Tej Pratap Yadav, Rashtriya Janata Dal supremo Lalu Prasad’s oldest son, has offered to get Sonu admitted to a private school.
Former deputy chief minister and BJP leader Sushil Kumar Modi said he had visited Sonu and offered to get him admitted to Navodaya Vidyalaya, with a monthly stipend of Rs 3,000.
“I was impressed by his confidence and the manner he spoke out his mind before the CM,” Modi said. Jawahar Navodaya Vidyalayas are central schools for bright but disadvantaged students mainly from rural India.
Sonu has denied allegations that his interaction with the CM was tutored, saying that he only wanted to bring to his attention the state of education at government schools.
“I wanted to meet the CM and make an appeal. Nobody’s tutored me,” he told ThePrint.
Meanwhile, in light of the video, his father is learnt to be keeping out of the public eye, allegedly because he fears arrest under the state’s draconian prohibition law.
N.K. Choudhary, a former professor of economics, said Sonu’s video exposed a deeper problem: The crumbling state of government education.
“Modiji (Sushil Modi) is capable of getting Sonu admitted to Harvard University,” Choudhary said. “But that doesn’t solve the real problem.
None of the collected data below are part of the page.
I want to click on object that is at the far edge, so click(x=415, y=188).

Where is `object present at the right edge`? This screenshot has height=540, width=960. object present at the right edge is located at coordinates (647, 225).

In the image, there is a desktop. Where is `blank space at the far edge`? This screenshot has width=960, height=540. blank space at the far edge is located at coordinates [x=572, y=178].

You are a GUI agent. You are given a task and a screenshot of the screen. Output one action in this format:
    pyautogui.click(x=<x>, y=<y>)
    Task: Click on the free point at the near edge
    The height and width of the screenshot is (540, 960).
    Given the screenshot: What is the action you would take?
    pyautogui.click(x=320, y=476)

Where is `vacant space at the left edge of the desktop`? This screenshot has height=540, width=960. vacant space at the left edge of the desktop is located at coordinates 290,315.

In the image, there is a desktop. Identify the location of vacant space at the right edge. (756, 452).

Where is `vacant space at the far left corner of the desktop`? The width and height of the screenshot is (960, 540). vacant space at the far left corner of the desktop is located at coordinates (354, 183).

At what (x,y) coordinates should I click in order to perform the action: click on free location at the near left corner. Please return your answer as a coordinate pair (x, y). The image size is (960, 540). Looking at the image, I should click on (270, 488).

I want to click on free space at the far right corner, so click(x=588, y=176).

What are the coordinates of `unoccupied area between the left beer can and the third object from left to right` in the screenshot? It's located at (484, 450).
There are thousands of children talented like Sonu who deserve a better education than they get in government schools.”
Diwakar admitted that an estimated 35 lakh children were out of school when Nitish came to power in 2005. It was the Nitish Kumar government that began to bring children — especially girls — into the schooling system, he said.
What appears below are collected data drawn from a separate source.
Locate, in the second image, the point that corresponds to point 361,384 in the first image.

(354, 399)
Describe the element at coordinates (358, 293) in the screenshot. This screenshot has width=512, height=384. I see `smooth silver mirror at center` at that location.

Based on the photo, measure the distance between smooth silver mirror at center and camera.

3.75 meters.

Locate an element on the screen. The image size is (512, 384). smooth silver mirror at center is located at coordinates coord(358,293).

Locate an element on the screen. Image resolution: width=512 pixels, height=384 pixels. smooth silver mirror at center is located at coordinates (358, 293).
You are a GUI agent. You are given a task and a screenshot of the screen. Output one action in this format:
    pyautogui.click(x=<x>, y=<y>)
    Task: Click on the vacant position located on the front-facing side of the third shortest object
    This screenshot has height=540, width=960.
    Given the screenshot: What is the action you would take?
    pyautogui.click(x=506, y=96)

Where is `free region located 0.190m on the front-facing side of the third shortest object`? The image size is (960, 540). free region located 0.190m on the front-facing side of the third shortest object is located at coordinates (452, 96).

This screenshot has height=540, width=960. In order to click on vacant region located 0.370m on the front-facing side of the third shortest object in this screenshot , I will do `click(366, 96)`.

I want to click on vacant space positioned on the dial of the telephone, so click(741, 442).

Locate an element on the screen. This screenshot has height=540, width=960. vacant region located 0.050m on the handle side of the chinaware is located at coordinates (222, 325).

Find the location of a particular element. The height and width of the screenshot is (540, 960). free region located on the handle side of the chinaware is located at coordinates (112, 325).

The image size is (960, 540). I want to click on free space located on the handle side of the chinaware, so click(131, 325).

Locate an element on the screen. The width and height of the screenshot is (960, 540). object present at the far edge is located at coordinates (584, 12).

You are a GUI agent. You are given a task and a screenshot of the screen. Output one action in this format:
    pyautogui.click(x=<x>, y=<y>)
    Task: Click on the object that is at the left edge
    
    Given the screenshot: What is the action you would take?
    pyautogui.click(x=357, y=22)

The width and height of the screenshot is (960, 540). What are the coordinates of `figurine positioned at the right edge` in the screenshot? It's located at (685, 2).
“But when the government started recruiting teachers, they did away with the filtering process and introduced contract appointment of teachers for Rs 1,500 a month,” he added. “The government made the local mukhiya the appointing authority. There were massive irregularities as mukhiyas took bribes for appointments.”
This led to a general decline in the quality of education, he said.
“A lot of unemployed youngsters got jobs but most of them are incapable of imparting quality education,” he said. “That is why Sonu is complaining that his English teacher does not know the language. The government failed to understand that education is not a venue for employment. It is a mechanism for human resource development out of which employment emerges.”